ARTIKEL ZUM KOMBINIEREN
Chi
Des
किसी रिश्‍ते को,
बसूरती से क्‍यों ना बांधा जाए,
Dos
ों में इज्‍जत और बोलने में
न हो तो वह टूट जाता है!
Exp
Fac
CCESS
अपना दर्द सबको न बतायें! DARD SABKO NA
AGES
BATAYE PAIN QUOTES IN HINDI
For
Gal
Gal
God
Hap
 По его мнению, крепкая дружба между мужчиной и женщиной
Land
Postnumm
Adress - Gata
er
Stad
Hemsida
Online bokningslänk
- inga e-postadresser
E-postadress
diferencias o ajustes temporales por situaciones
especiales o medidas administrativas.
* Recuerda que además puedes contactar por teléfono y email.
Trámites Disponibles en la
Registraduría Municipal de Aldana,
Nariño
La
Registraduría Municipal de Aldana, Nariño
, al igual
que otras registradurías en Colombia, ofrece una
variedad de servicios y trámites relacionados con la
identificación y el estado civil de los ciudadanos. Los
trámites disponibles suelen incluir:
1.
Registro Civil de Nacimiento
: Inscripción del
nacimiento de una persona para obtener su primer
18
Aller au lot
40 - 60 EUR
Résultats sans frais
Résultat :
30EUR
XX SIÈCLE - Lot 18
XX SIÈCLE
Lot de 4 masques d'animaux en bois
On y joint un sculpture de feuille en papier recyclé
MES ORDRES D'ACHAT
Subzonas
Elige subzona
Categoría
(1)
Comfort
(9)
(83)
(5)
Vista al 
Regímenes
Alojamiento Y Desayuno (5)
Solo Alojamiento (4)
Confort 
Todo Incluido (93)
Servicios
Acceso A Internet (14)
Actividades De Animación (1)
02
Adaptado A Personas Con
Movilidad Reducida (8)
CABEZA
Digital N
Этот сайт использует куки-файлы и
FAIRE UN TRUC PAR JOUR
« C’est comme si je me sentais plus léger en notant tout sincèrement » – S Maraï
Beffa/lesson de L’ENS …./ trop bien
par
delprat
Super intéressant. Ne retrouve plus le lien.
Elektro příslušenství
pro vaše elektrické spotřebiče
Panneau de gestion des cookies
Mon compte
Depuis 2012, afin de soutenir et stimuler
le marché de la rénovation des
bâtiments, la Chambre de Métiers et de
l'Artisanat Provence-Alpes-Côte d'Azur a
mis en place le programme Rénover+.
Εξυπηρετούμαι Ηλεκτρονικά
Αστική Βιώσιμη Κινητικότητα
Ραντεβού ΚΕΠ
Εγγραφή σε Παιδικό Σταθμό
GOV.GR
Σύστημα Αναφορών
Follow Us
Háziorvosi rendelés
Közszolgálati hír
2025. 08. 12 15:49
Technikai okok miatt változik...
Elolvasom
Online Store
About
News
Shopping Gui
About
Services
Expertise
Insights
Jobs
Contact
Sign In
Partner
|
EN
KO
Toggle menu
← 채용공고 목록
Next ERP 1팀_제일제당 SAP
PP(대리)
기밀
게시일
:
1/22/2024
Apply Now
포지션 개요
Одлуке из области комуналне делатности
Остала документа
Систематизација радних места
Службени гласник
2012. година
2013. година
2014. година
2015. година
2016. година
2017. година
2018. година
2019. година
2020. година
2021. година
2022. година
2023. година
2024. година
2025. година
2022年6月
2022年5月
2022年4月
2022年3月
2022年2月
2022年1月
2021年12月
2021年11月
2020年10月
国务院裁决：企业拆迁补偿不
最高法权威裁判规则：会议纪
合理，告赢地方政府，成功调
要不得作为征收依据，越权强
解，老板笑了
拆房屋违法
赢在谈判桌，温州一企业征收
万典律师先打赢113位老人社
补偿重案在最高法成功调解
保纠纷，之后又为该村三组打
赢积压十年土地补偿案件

————

Return every one of the lines above, unchanged and in the same order.

ARTIKEL ZUM KOMBINIEREN
Chi
Des
किसी रिश्‍ते को,
बसूरती से क्‍यों ना बांधा जाए,
Dos
ों में इज्‍जत और बोलने में
न हो तो वह टूट जाता है!
Exp
Fac
CCESS
अपना दर्द सबको न बतायें! DARD SABKO NA
AGES
BATAYE PAIN QUOTES IN HINDI
For
Gal
Gal
God
Hap
 По его мнению, крепкая дружба между мужчиной и женщиной
Land
Postnumm
Adress - Gata
er
Stad
Hemsida
Online bokningslänk
- inga e-postadresser
E-postadress
diferencias o ajustes temporales por situaciones
especiales o medidas administrativas.
* Recuerda que además puedes contactar por teléfono y email.
Trámites Disponibles en la
Registraduría Municipal de Aldana,
Nariño
La
Registraduría Municipal de Aldana, Nariño
, al igual
que otras registradurías en Colombia, ofrece una
variedad de servicios y trámites relacionados con la
identificación y el estado civil de los ciudadanos. Los
trámites disponibles suelen incluir:
1.
Registro Civil de Nacimiento
: Inscripción del
nacimiento de una persona para obtener su primer
18
Aller au lot
40 - 60 EUR
Résultats sans frais
Résultat :
30EUR
XX SIÈCLE - Lot 18
XX SIÈCLE
Lot de 4 masques d'animaux en bois
On y joint un sculpture de feuille en papier recyclé
MES ORDRES D'ACHAT
Subzonas
Elige subzona
Categoría
(1)
Comfort
(9)
(83)
(5)
Vista al 
Regímenes
Alojamiento Y Desayuno (5)
Solo Alojamiento (4)
Confort 
Todo Incluido (93)
Servicios
Acceso A Internet (14)
Actividades De Animación (1)
02
Adaptado A Personas Con
Movilidad Reducida (8)
CABEZA
Digital N
Этот сайт использует куки-файлы и
FAIRE UN TRUC PAR JOUR
« C’est comme si je me sentais plus léger en notant tout sincèrement » – S Maraï
Beffa/lesson de L’ENS …./ trop bien
par
delprat
Super intéressant. Ne retrouve plus le lien.
Elektro příslušenství
pro vaše elektrické spotřebiče
Panneau de gestion des cookies
Mon compte
Depuis 2012, afin de soutenir et stimuler
le marché de la rénovation des
bâtiments, la Chambre de Métiers et de
l'Artisanat Provence-Alpes-Côte d'Azur a
mis en place le programme Rénover+.
Εξυπηρετούμαι Ηλεκτρονικά
Αστική Βιώσιμη Κινητικότητα
Ραντεβού ΚΕΠ
Εγγραφή σε Παιδικό Σταθμό
GOV.GR
Σύστημα Αναφορών
Follow Us
Háziorvosi rendelés
Közszolgálati hír
2025. 08. 12 15:49
Technikai okok miatt változik...
Elolvasom
Online Store
About
News
Shopping Gui
About
Services
Expertise
Insights
Jobs
Contact
Sign In
Partner
|
EN
KO
Toggle menu
← 채용공고 목록
Next ERP 1팀_제일제당 SAP
PP(대리)
기밀
게시일
:
1/22/2024
Apply Now
포지션 개요
Одлуке из области комуналне делатности
Остала документа
Систематизација радних места
Службени гласник
2012. година
2013. година
2014. година
2015. година
2016. година
2017. година
2018. година
2019. година
2020. година
2021. година
2022. година
2023. година
2024. година
2025. година
2022年6月
2022年5月
2022年4月
2022年3月
2022年2月
2022年1月
2021年12月
2021年11月
2020年10月
国务院裁决：企业拆迁补偿不
最高法权威裁判规则：会议纪
合理，告赢地方政府，成功调
要不得作为征收依据，越权强
解，老板笑了
拆房屋违法
赢在谈判桌，温州一企业征收
万典律师先打赢113位老人社
补偿重案在最高法成功调解
保纠纷，之后又为该村三组打
赢积压十年土地补偿案件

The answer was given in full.